MMMU – LLM Glossary

MMMU (Yue et al., 2023) evaluates multimodal large language models on tasks from university-level exams and textbooks across 183 subjects in 6 disciplines. Unlike image captioning benchmarks, MMMU requires joint visual and textual reasoning — reading a circuit diagram, interpreting a medical image, or parsing a mathematical graph while answering a discipline-specific question.

Structure

Property	Detail
Questions	11,500 (multi-choice and open-ended)
Subjects	183 across Art & Design, Business, Science, Health & Medicine, Humanities, Tech & Engineering
Image types	Charts, diagrams, tables, photographs, equations, maps, schematics
Metric	Accuracy (%)
Scope	College entrance to postgraduate level

Why Multimodal Benchmarks Matter

Text-only benchmarks like MMLU cannot evaluate the fastest-growing LLM capability: understanding images, diagrams, tables, and documents.

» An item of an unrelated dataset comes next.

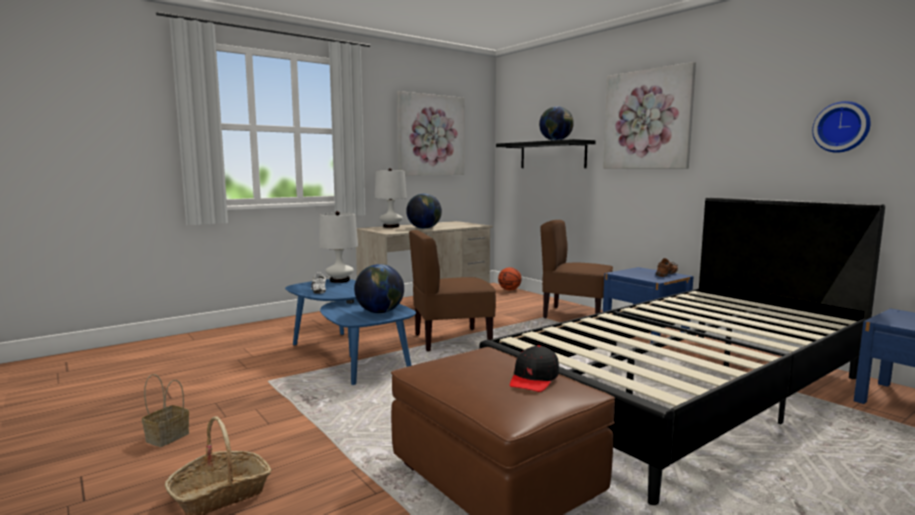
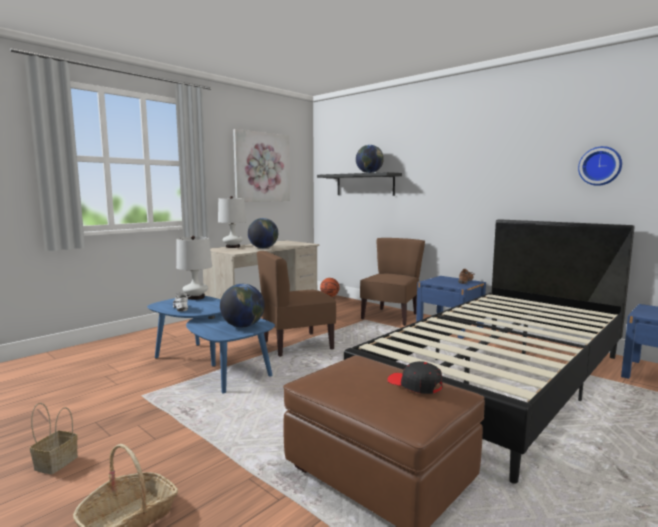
camera: 10 degrees left, 0 degrees up
(534, 379) = (414, 385): black cap -> black cap turned 120 degrees clockwise
(575, 315) = (391, 317): brown chair -> brown chair turned 105 degrees clockwise
(647, 120) = (445, 157): picture -> none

MMMU is the primary benchmark for vision-language models (Gemini, GPT-4V, Claude-Sonnet-Vision, Qwen-VL, LLaVA), directly measuring whether a model can reason about visual information in professional contexts.

Scores

Model	Accuracy
Human expert	88.6%
Gemini 2.5 Pro	81.7%
GPT-4o	69.1%
Claude 3.5 Sonnet	70.4%
LLaVA-1.6 34B	51.1%
Random baseline	25%

Relation to On-Premise

Multimodal models (LLaVA, InternVL, Qwen-VL) can be run on-premise for document understanding, visual QA, and OCR workflows. MMMU scores help select the right model for your image-heavy on-premise use case — particularly for technical document processing where diagram comprehension is required.